= Château Trotte Vieille =

Bordeaux wine producer

Château Trotte Vieille, alternately Château Trottevieille, is a Bordeaux wine producer from the appellation Saint-Émilion, ranked Premier grand cru classé B in the Classification of Saint-Émilion wine. The estate is located in the Right Bank of France’s Bordeaux wine region in the commune of Saint-Émilion, in the department Gironde.

The estate also produces the second wine Dame de Trotte Vieille (since 2002).

==History==
Situated below Château Troplong Mondot, the name of the estate is suggested to derive from la trotte vieille (English: old trotting lady), invoking a story of an elderly woman who once regularly trotted by nearby roads. More likely is however the relation to the Swiss word for wine press "Trotte".

In 1949, Trottevieille was acquired by Marcel Borie, head of the firm Borie-Manoux, who left the estate to his son-in-law Emile Castéja.

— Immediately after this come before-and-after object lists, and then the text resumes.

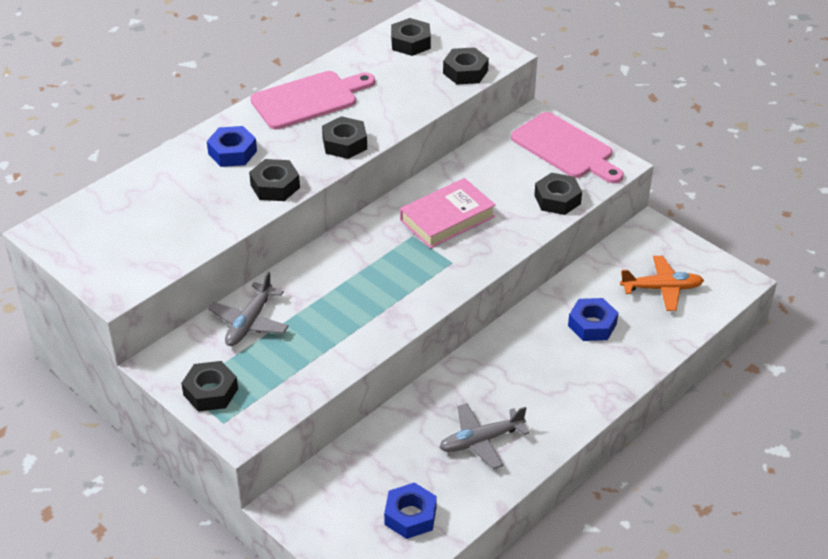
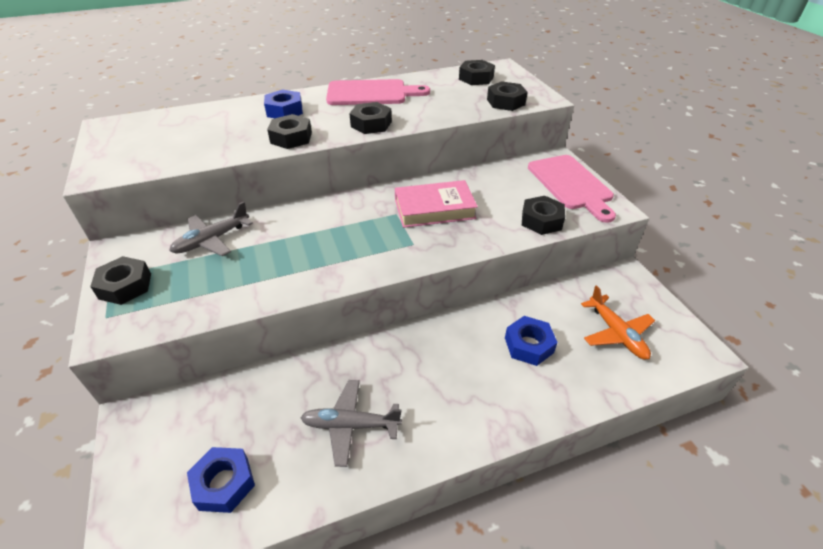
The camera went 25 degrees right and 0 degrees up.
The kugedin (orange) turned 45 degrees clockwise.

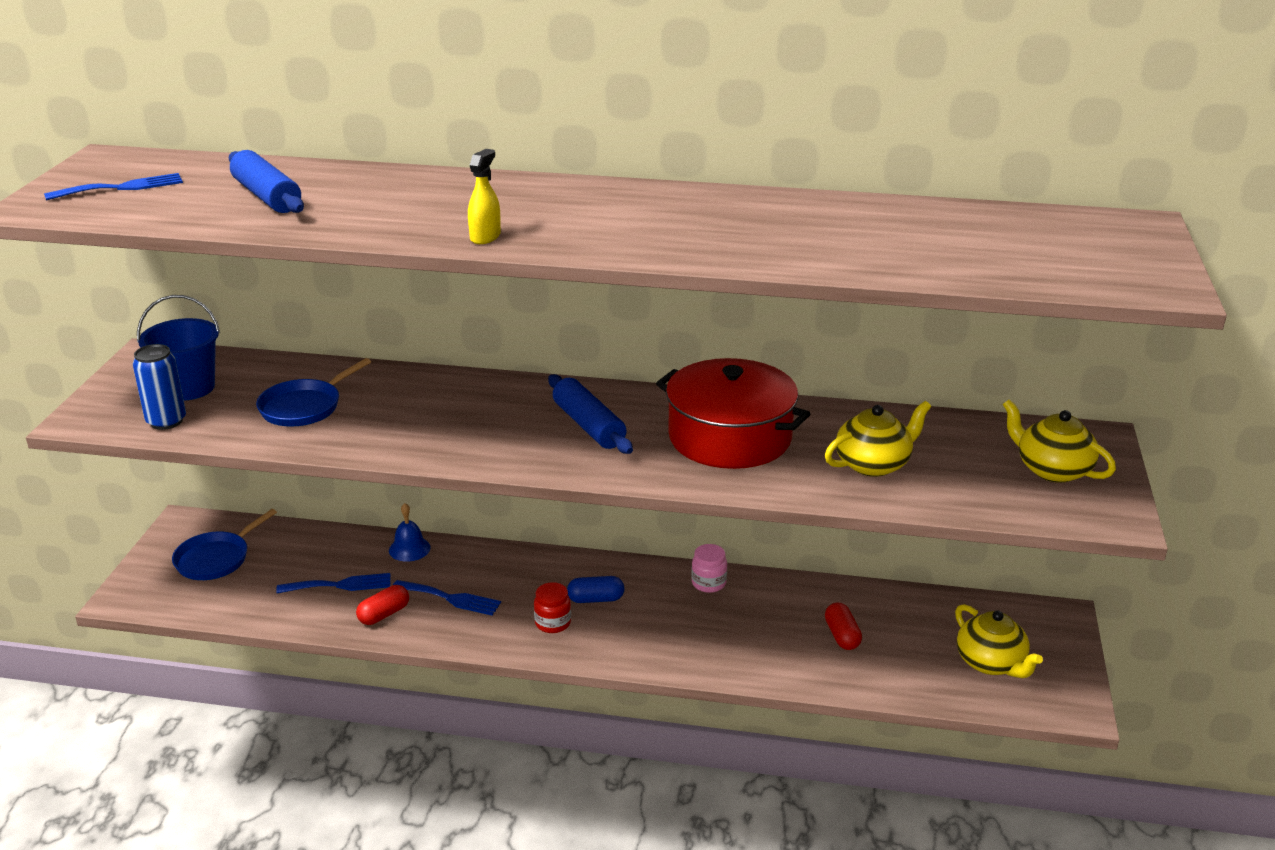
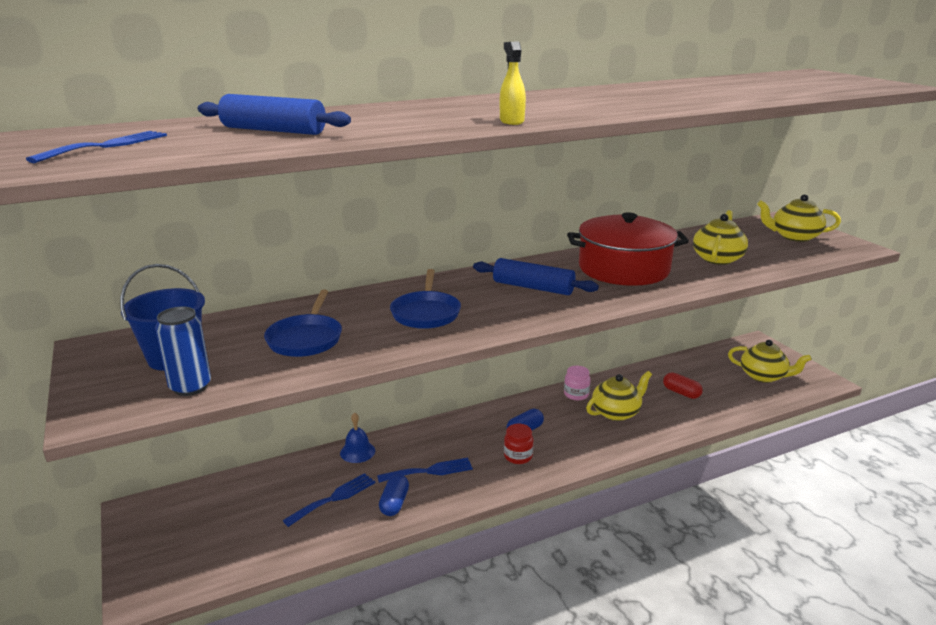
The camera went 35 degrees left and 5 degrees down.
The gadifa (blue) (1st from left in the first image) moved.
The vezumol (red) (1st from left) became the vezumol (blue) (1st from left).
The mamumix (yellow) (1st from left) appeared.

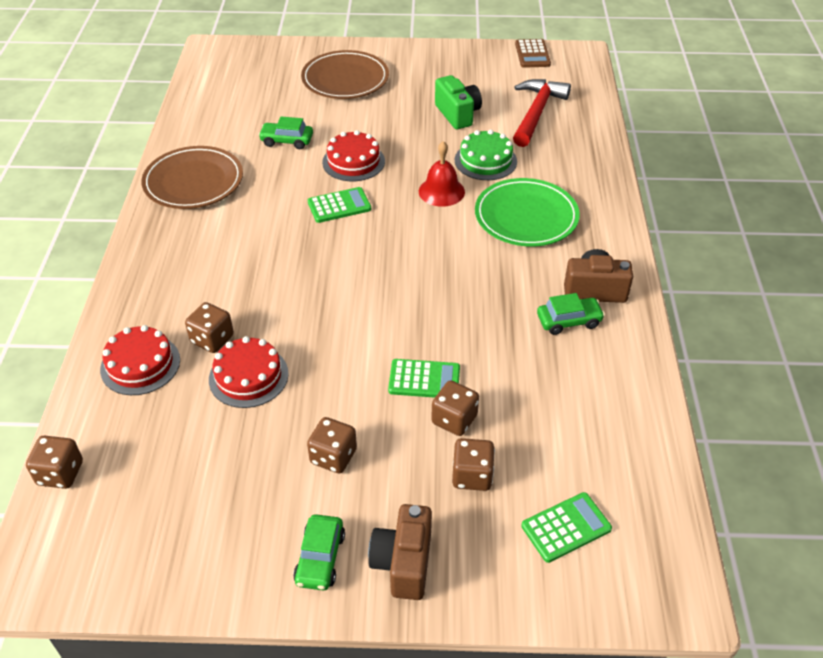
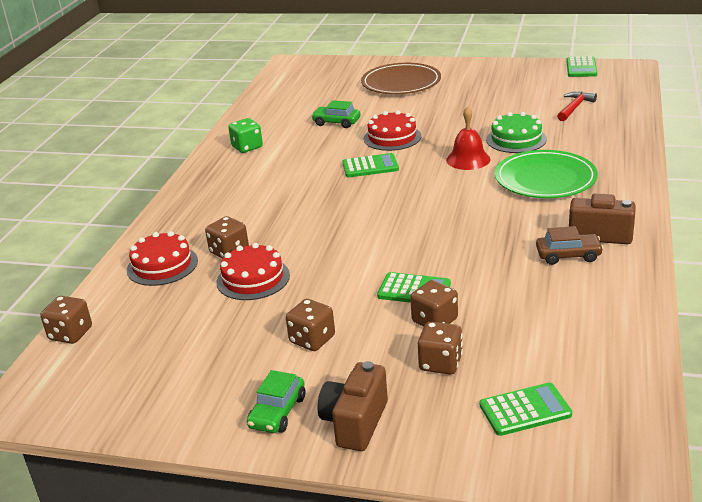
The camera went 15 degrees right and 15 degrees down.
The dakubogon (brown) (1st from left) was replaced by the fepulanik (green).
The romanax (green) disappeared.
The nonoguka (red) changed to 0.60 times the size.
The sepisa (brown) became the sepisa (green) (4th from left).
The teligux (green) (3rd from left) became the teligux (brown).

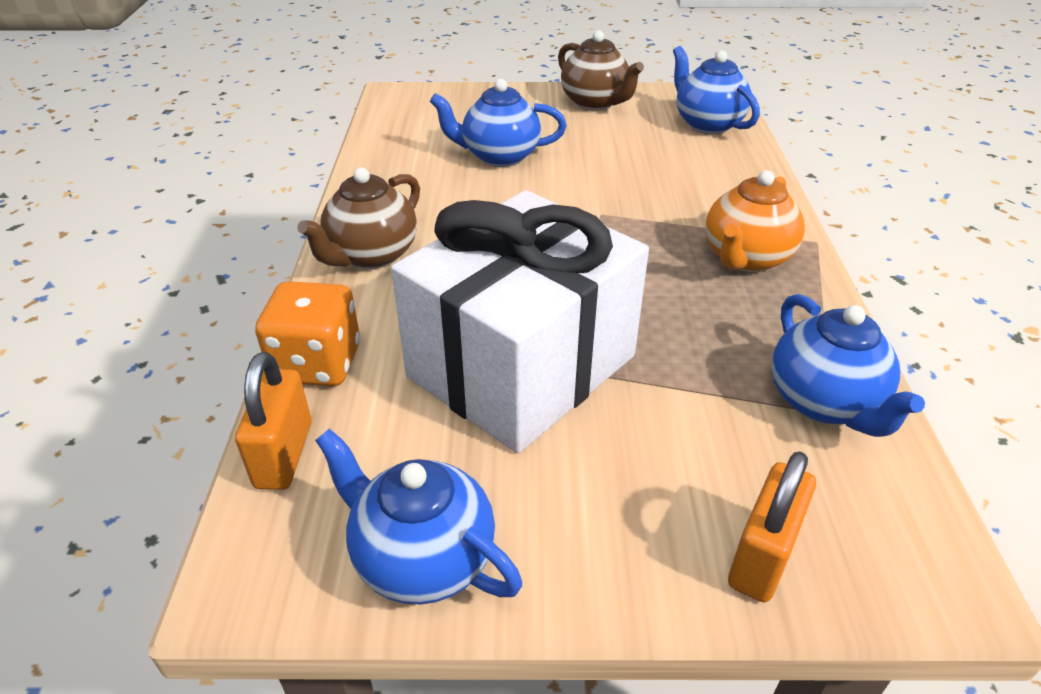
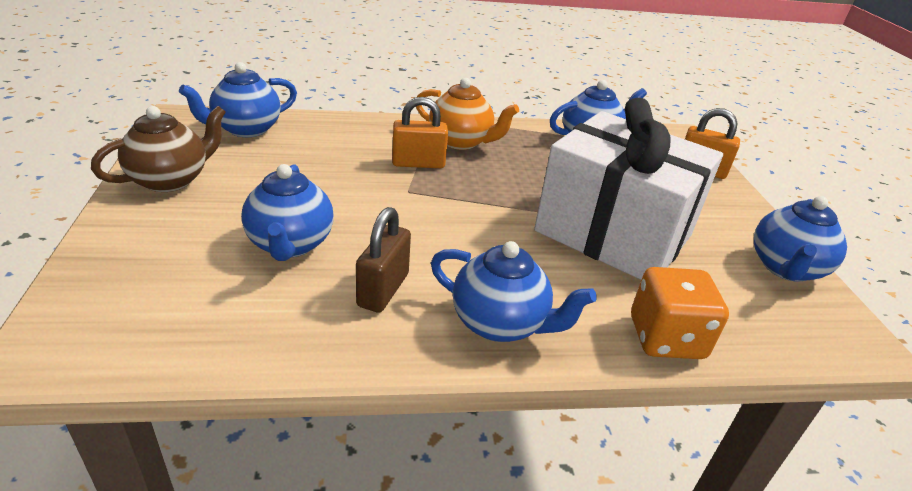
The camera went 100 degrees left and 5 degrees down.
The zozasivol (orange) (1st from left) moved.
The mamumix (brown) (1st from left) became the mamumix (blue) (3rd from left).
The zozasivol (brown) appeared.

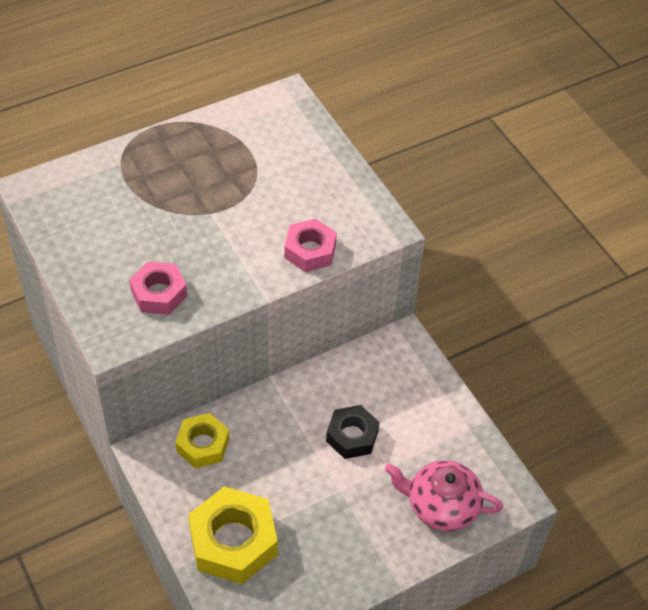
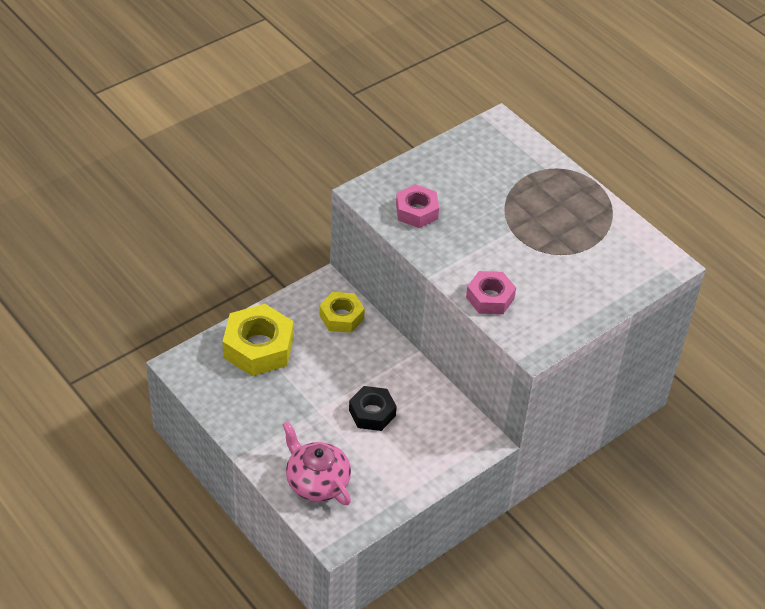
The camera went 80 degrees right and 5 degrees down.
The mamumix (pink) turned 45 degrees counterclockwise.

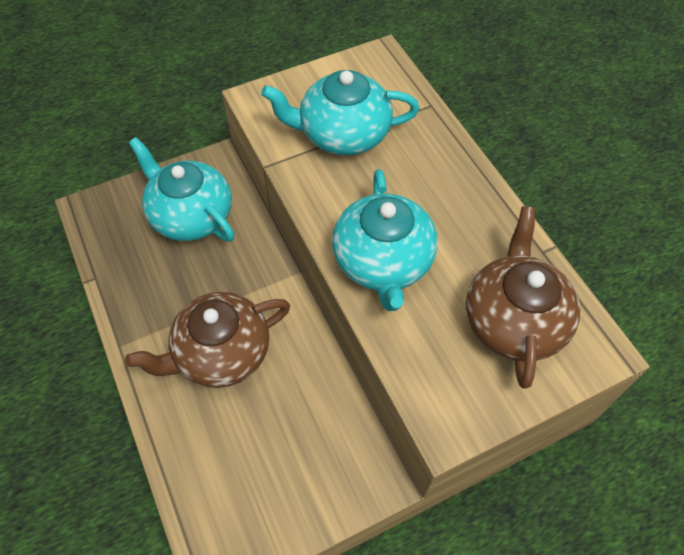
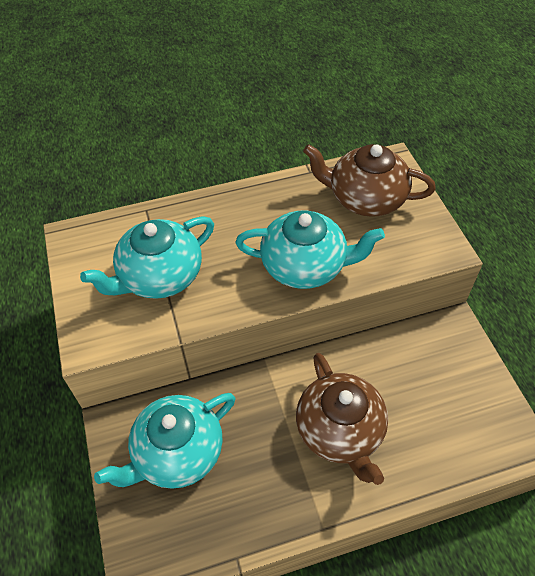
The camera went 80 degrees left and 5 degrees down.
The mamumix (turquoise) (2nd from left in the first image) turned 45 degrees clockwise.

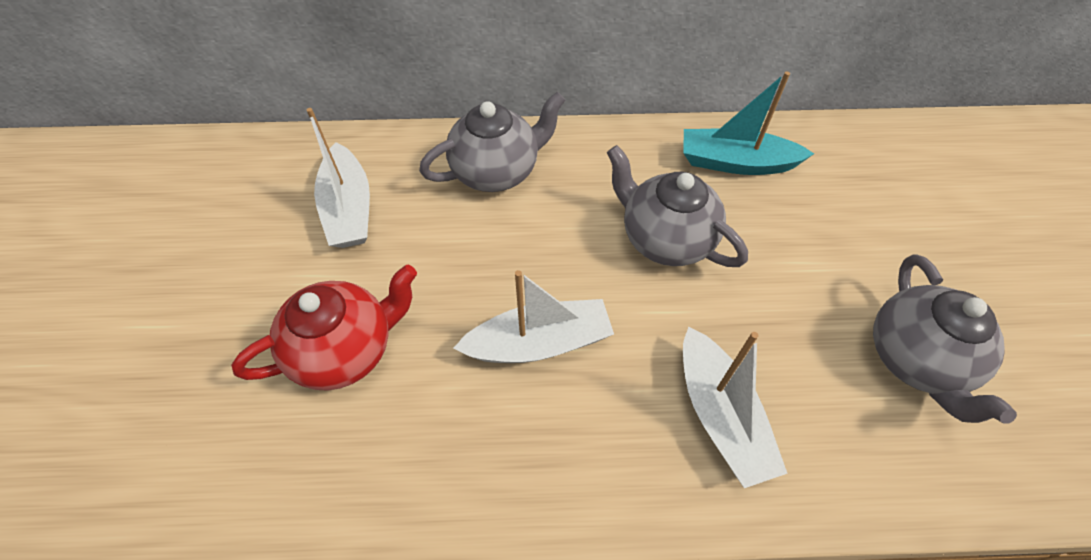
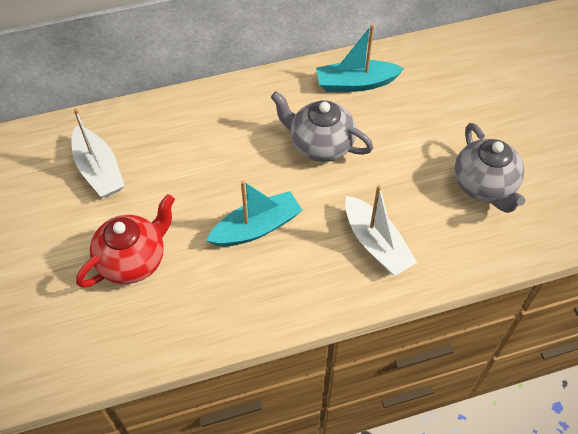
The camera went 15 degrees left and 0 degrees up.
The mamumix (grey) (1st from left) disappeared.
The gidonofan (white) (2nd from left) became the gidonofan (turquoise) (1st from left).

To date the estate is owned by Borie-Manoux, also owners of Château Batailley and Château Lynch-Moussas, making it the only Saint-Émilion grand cru owned by a Bordeaux négociant. It is currently managed by Philippe Castéja, with oenologists Gilles Pauquet and Denis Dubourdieu as consultants.

==Production==
The vineyard area extends 10 ha with a grape variety distribution of 50% Merlot, 45% Cabernet Franc and 5% Cabernet Sauvignon. Of the Grand vin, Château Trotte Vieille, and the second wine, La Vieille Dame de Trotte Vieille, there is a total annual production of 3,000 cases.